Some of the tools being deployed as DNA therapies, such as CRISPR/Cas9, have made a strong impact on the public conscience. However, other powerful techniques and modalities are joining the forefront. We have witnessed the potential of RNA technology to fight infectious diseases in the form of COVID-19 vaccines, but this represents just a fraction of RNA’s potential for therapeutic opportunities.
Unlike DNA editing, which makes permanent changes to the DNA contained within the nucleus of our cells, RNA editing corrects the faulty instruction without changing the underlying blueprint, DNA.
At ShapeTX, we seek to leverage this modality as a safer, less complex, and more efficient treatment for most genetic disorders. We have the ability to pair an optimal payload with a particular disease based on its specific genetic cause and phenotype. We think of this approach as accessing our RNA toolbox for selection of the appropriate tool that best addresses a given genetic disease. Our RNA tools include: RNAfix®, which uses a guide RNA to redirect a native human enzyme (ADAR) for precise and efficient editing of RNA implicated in genetic diseases; RNAskipTM, which targets premature stop codons using engineered tRNA; and RNAswapTM, a next-generation gene replacement technology.

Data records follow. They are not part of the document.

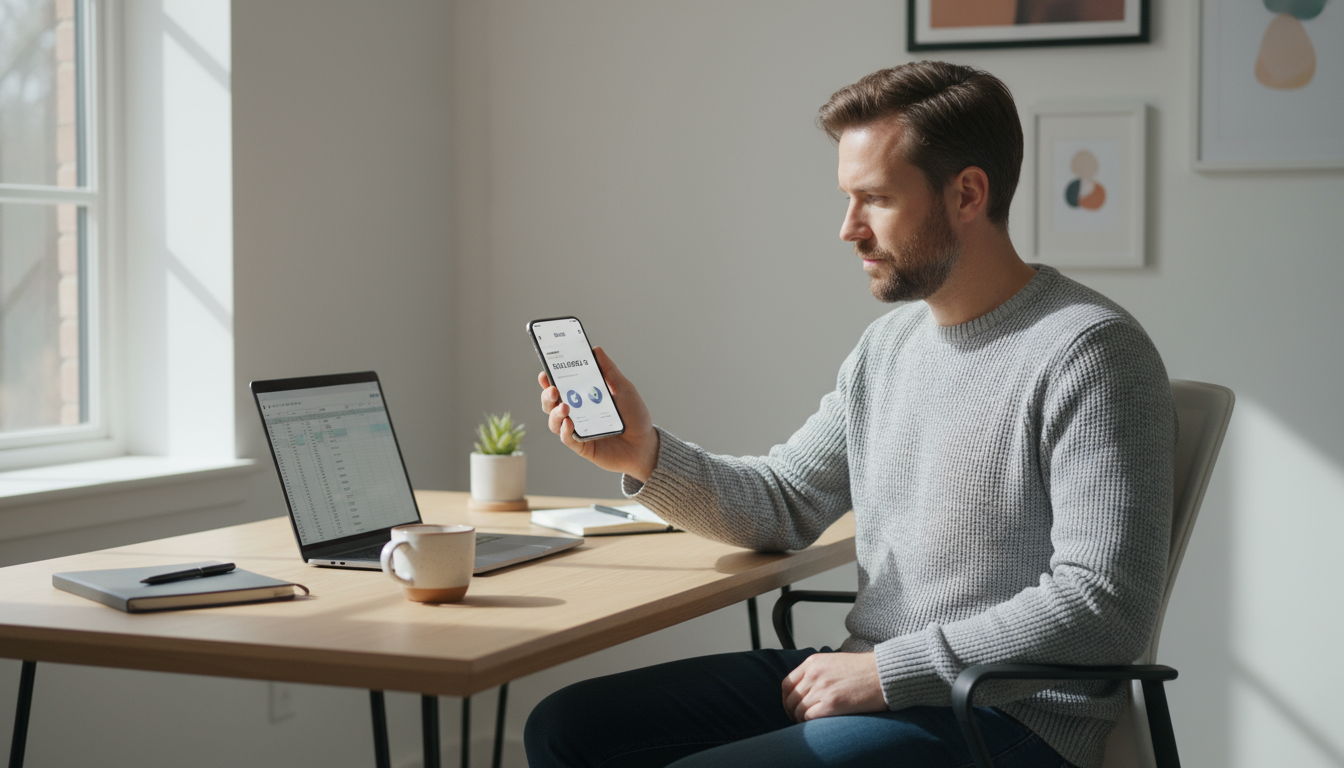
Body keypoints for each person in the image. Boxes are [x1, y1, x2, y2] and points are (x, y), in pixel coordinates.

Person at [524, 60, 1175, 768]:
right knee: (567, 727)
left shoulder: (1090, 352)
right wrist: (644, 454)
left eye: (875, 199)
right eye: (847, 198)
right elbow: (785, 500)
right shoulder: (889, 347)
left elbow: (1105, 604)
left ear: (967, 194)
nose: (848, 229)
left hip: (1008, 715)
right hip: (878, 675)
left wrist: (887, 673)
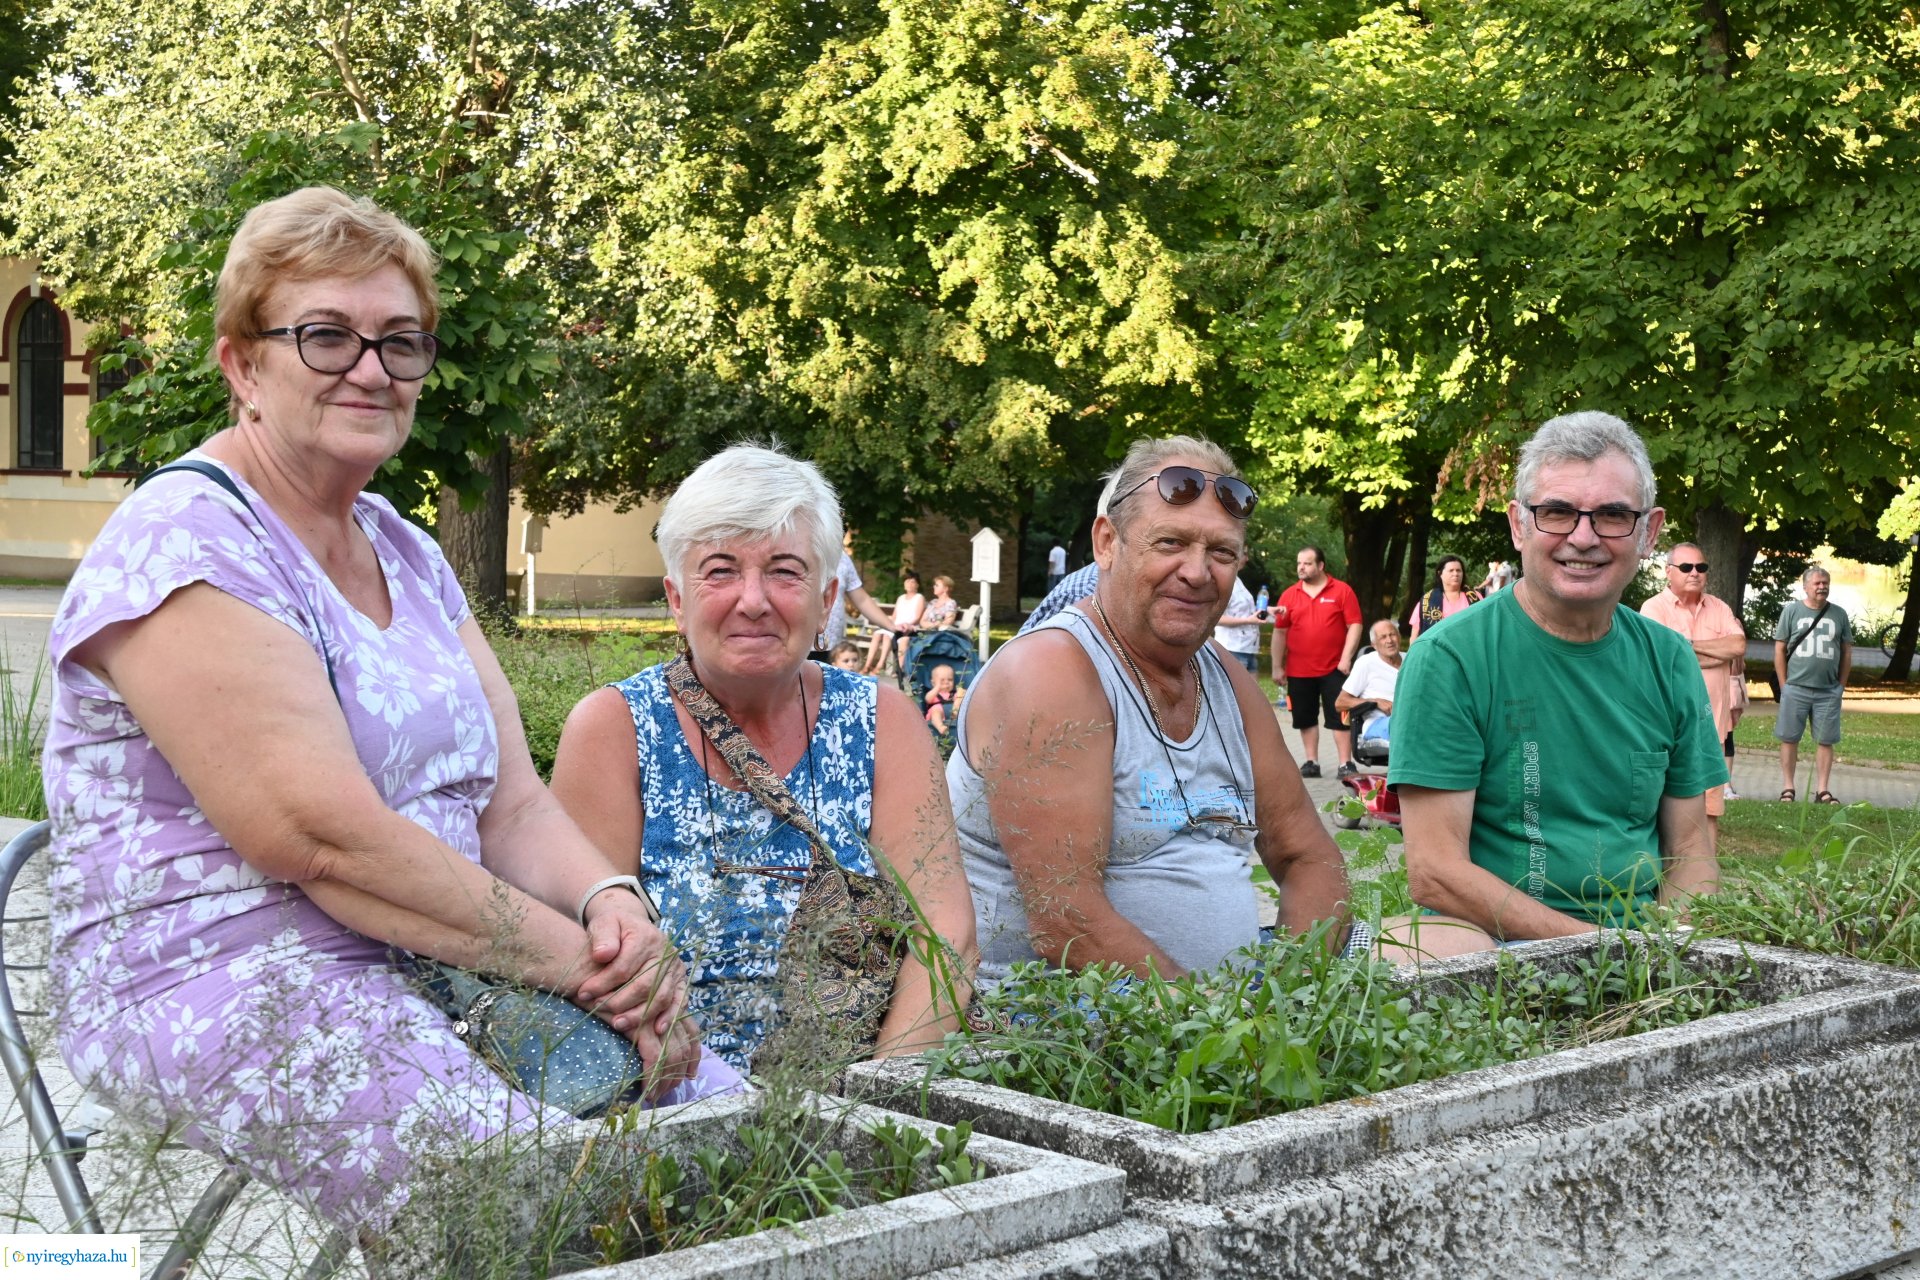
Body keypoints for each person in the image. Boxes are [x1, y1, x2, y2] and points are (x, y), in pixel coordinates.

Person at [38, 187, 733, 1237]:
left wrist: (611, 905)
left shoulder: (401, 545)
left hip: (440, 959)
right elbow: (324, 840)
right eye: (326, 336)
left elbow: (513, 806)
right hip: (234, 980)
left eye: (399, 342)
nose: (370, 367)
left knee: (737, 1129)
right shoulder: (186, 542)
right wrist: (585, 972)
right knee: (558, 1201)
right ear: (242, 363)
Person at [550, 444, 976, 1071]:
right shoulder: (614, 728)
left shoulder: (885, 722)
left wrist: (878, 1113)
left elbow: (946, 937)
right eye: (719, 571)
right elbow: (589, 956)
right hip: (673, 1094)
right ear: (676, 598)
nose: (753, 599)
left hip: (859, 1089)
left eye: (784, 571)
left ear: (828, 598)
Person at [949, 435, 1355, 988]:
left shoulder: (1226, 682)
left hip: (1221, 1021)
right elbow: (1067, 923)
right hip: (1054, 1033)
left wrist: (1286, 1001)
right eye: (1170, 543)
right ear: (1107, 542)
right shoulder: (1051, 672)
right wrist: (1224, 1035)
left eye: (1222, 553)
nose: (1197, 571)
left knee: (1447, 943)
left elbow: (1312, 859)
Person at [1382, 412, 1724, 959]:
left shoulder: (1670, 660)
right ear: (1519, 524)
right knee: (1410, 947)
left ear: (1649, 531)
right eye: (1557, 512)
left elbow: (1689, 848)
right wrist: (1606, 952)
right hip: (1491, 942)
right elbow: (1436, 873)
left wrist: (1672, 946)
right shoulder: (1450, 658)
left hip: (1641, 944)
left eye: (1613, 514)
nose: (1582, 538)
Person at [1640, 544, 1747, 843]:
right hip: (1668, 728)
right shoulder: (1653, 609)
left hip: (1712, 728)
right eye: (1686, 568)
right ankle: (1666, 874)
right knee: (1666, 804)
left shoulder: (1719, 607)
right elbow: (1662, 657)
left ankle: (1705, 880)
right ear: (1669, 572)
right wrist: (1715, 653)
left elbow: (1737, 647)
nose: (1695, 573)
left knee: (1711, 808)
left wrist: (1687, 645)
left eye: (1701, 568)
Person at [1272, 545, 1363, 778]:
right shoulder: (1289, 595)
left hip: (1335, 667)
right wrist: (1276, 666)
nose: (1301, 567)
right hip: (1299, 670)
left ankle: (1345, 763)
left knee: (1340, 715)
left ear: (1320, 566)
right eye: (1299, 563)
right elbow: (1280, 632)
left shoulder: (1341, 591)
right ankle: (1311, 761)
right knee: (1304, 716)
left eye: (1307, 563)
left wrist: (1346, 657)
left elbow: (1355, 624)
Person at [1773, 565, 1853, 805]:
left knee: (1826, 740)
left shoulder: (1839, 614)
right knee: (1789, 738)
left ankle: (1822, 790)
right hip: (1795, 688)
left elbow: (1847, 652)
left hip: (1828, 691)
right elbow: (1779, 648)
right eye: (1817, 583)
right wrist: (1783, 685)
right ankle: (1788, 788)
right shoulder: (1792, 611)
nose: (1822, 587)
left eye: (1825, 582)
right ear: (1805, 586)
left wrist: (1841, 686)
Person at [821, 533, 898, 657]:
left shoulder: (841, 558)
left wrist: (892, 627)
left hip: (832, 646)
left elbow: (861, 600)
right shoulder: (796, 551)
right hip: (798, 646)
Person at [1335, 619, 1404, 748]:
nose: (1389, 640)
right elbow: (1340, 703)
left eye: (1392, 634)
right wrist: (1376, 702)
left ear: (1399, 637)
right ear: (1374, 644)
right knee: (1406, 725)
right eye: (1383, 637)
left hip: (1411, 718)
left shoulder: (1410, 659)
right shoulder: (1366, 663)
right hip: (1379, 723)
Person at [863, 570, 925, 676]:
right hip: (896, 626)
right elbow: (894, 616)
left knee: (888, 636)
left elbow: (918, 617)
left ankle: (879, 665)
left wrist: (906, 624)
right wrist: (887, 623)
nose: (909, 584)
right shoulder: (900, 598)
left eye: (912, 582)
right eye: (907, 581)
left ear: (917, 585)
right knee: (877, 634)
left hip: (909, 627)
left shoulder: (919, 597)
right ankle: (867, 666)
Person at [1408, 554, 1482, 642]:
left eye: (1458, 570)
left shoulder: (1475, 597)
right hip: (1437, 651)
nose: (1455, 574)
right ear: (1440, 574)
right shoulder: (1427, 601)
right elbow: (1414, 636)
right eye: (1451, 570)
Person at [1213, 574, 1263, 674]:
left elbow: (1243, 611)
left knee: (1251, 689)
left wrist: (1268, 610)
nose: (1247, 559)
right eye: (1246, 556)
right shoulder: (1223, 582)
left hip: (1249, 649)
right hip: (1232, 649)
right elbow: (1215, 618)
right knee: (1233, 689)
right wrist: (1248, 621)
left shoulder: (1237, 580)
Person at [924, 664, 959, 734]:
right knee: (935, 711)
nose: (946, 682)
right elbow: (927, 699)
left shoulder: (954, 694)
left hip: (953, 714)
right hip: (938, 712)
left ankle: (958, 721)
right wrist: (937, 688)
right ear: (933, 683)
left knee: (959, 704)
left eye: (950, 680)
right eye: (942, 680)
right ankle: (940, 727)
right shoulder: (934, 694)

We believe RNA will be the foundation for the next era of medicine. At ShapeTX, we are investing in payload, delivery, and manufacturing innovations, and harnessing AI capabilities to ensure that we are exploring and contextualizing the full scope of biological information available to us, as we recognize that such innovation will be critical to developing safe and effective medicines at an accessible cost, for all patients in need.